Laurence Olivier Didn't Hide His Distaste For Marilyn Monroe's Method Acting

Laurence Olivier is an exemplary proponent of classical or Shakespearean acting. The performer's traditional approach to plays and films alike earned him worldwide acclaim in the 20th century, but it caused him to butt heads with the new school, coined by Konstantin Stanislavski as the Method. Method training was championed by Lee Strasberg and became popular among Hollywood stars like Marlon Brando, Dustin Hoffman, and Marilyn Monroe, who worked closely with Strasberg's second wife, Paula. Olivier did not respect the Method and consequently did not have much respect for American movie stars, either.

The conflicting approaches came to a head when Olivier and Monroe starred opposite each other in the 1957 romance "The Prince and the Showgirl." Olivier's character faces a democratic uprising in his country, but his tight hold on the nation is loosened by his affection for an American dancer played by Marilyn Monroe. The screenplay was adapted from Terence Rattigan's 1953 stage play "The Sleeping Prince: An Occasional Fairy Tale." Olivier directed and starred in the original production opposite his wife, Vivien Leigh, making the story near and dear to his heart. His contentious on-set dynamic with Monroe was later re-created in the 2011 historical drama "My Week with Marilyn." The film was directed by Simon Curtis and features Kenneth Branagh as Olivier and Michelle Williams as Monroe.

Tradition and Method clashed on set

Both actors had a lot at stake in working on "The Prince and the Showgirl." Marilyn Monroe was tired of being cast as a ditzy blonde seductress like in 1953's "Gentlemen Prefer Blondes" and 1955's "The Seven Year Itch." The actress wanted to change her image and become "a serious actress," Simon Curtis told NPR. A series of events prompted Monroe to start her own production company, break her contract with Fox, and go to work with Laurence Olivier in London. "The Prince and the Showgirl" would be her first and last independent production. 

Monroe's costar faced an inverse problem. Despite being incredibly well renowned, the elder actor was afraid of being thought of as "a kind of dinosaur," Branagh speculated to NPR. What's more, his relationship with Vivien Leigh was on the rocks (via Classic Movie Hub). Casting the seductive starlet in a role originally played by his wife probably didn't help. And to make matters worse, Monroe clashed completely with his vision for the role.

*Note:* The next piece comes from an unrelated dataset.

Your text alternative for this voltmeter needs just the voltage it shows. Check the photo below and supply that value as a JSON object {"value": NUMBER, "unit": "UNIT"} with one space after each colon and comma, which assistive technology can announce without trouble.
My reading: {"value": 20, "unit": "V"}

The Method school taught Monroe to draw on authentic emotion and experience to perform. The technique encourages improvisation and does not adhere strictly to the written dialogue and direction. The approach bears a stark contrast to Olivier's Shakespearean training, which taught a firm commitment to memorization and theatricality. "They were sort of talking two different languages at this point," Curtis explained to NPR. Oliver was an institutional figure of traditional British "theater-based external acting," whereas "Marilyn was a real devotee of the Strasberg school, you know, the Method — which meant that she loved to investigate inside the character." Their techniques were polar opposites.

Neither actor changed their image

Schools of thought are one thing, but Monroe's unpredictable work ethic was too much for Olivier to bear. "Marilyn would show up late, sometimes as late as three days late, and that created, often, comic frustration for Olivier," Kenneth Branagh explained to NPR. The actor found the frustration allowed viewers to "empathize for a bit with [Olivier's] plight," despite that "he doesn't always deal with it well" and would lash out at Monroe. Olivier was known for being less than polite and, on this set, his stress was at an all-time high.

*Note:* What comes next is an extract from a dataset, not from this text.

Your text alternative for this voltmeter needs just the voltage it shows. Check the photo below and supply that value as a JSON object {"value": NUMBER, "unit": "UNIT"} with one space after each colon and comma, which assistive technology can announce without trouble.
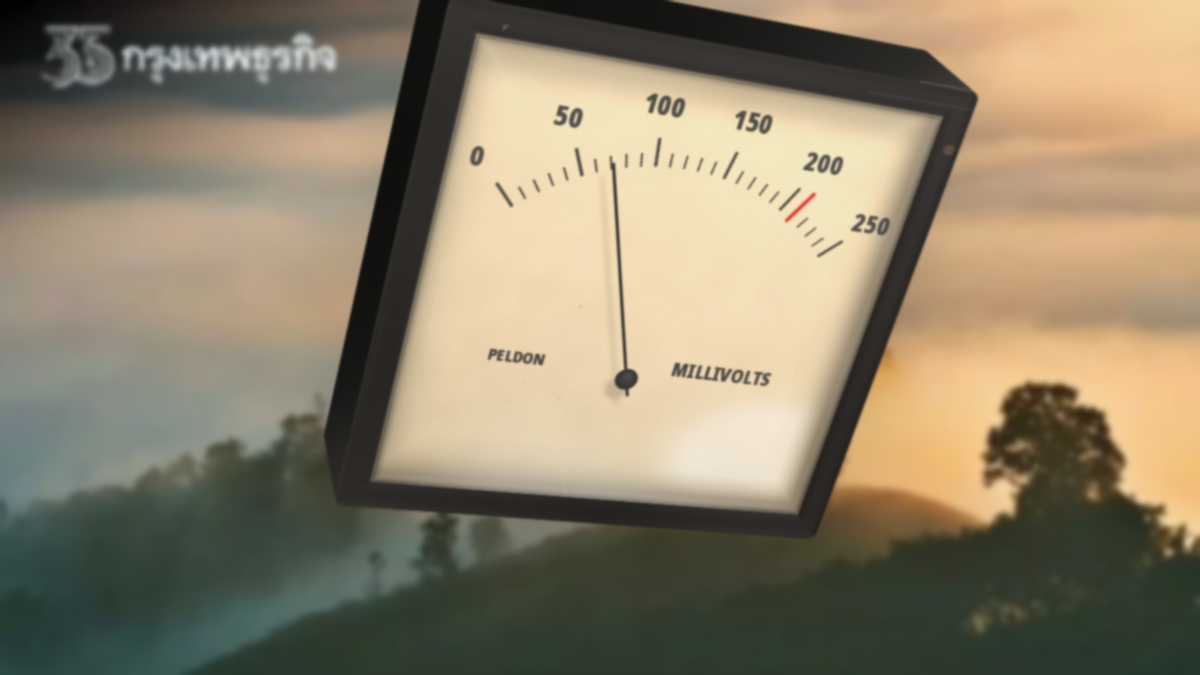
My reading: {"value": 70, "unit": "mV"}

The actress and her coach, Paula Strasberg, defended her behavior by referring to the Method's teachings. In a scene in "My Week with Marilyn," Paula (Zoe Wanamaker) tells Olivier (Branagh): "The reason Marilyn can't remember the line is because she doesn't believe the situation her character is in." Olivier retorts that Monroe "should pretend to believe in it." The line mirrors a real-life quote from Olivier, who responded to Dustin Hoffman's grueling preparation for "The Marathon Man" by asking: "My dear boy, why don't you just try acting?"

"The Prince and the Showgirl" put both of its lead actors to the test, and neither attained the results they desired. Both signed on to the film with the intent to change their image, and instead they pigeonholed themselves more than ever. The actors were too stuck in their ways to glean anything from one another. Perhaps if Monroe had cleaned up her Method approach, or Olivier had loosened his rigid traditionalism, things would be different. Despite their best efforts, their roles only reinforced the perceptions they most feared.